Trancetti alla mousse di yogurt e gelée di fragola

Domani sarà il 5 agosto, un giorno che amo follemente:
sarebbe il compleanno della mia mamma, 52 anni. 
Non me la immagino cinquantenne, anche se penso sarebbe in splendida forma,
 e bellissima come sempre.
Nella mia mente, però, lei ha il viso di una ragazza di ventisette anni, senza rughe, con la pelle bianca di ceramica e gli occhioni grandi, un sorriso dolcissimo.

Mi sono chiesta spesso come sarei io, invece, adesso, se lei fosse stata con me.
Sarei stata ugualmente l'adolescente arrabbiata con il mondo che.....?
Sarei ugualmente la madre premurosa ma anche apprensiva che sono?
Sarei io, così, come sono?

Non lo so, la vita mi ha sferrato duri colpi, quando ero ancora una bambina, poi all'improvviso mi ha regalato tesori immensi, che mi fanno traboccare di felicità e per i quali ringrazio ogni giorno.
Posso solo dire, a chi sta affrontando il lutto più duro della sua vita, che mai la ferità si aciugherà, ma che forse la vita potrà farci assaporare di nuovo la sua pienezza, la sua bellezza, 
lo stupore e la meraviglia... sicuramente quando non lo speriamo nè vogliamo più,
perchè la vita è più forte della nostra immaginazione, è innegabile.
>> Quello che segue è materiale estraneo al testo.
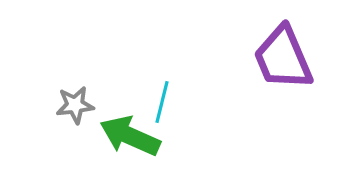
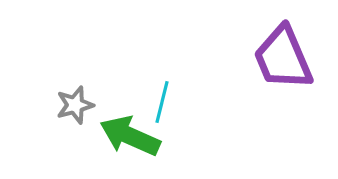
gray star: rotated 9 degrees counterclockwise
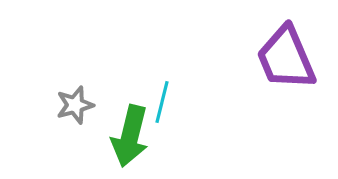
purple trapezoid: moved 3 px right
green arrow: rotated 100 degrees counterclockwise
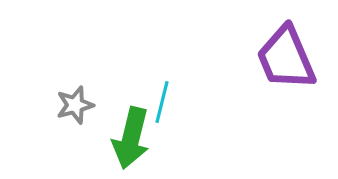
green arrow: moved 1 px right, 2 px down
Mia mamma mi manca come l'aria...ogni giorno...in ogni istante...sarei falsa se dicessi il contrario. Ma sarei falsa ugualmente se, pensando alla strada percorsa, ammettessi che non rivivrei tutto, ogni spina e ogni coltello che mi sono stati infilati nel cuore come una tortura infinita e crudele.
Certo, se potessi tornerei indietro a salvarla, per poter condividere quel che ho oggi con lei.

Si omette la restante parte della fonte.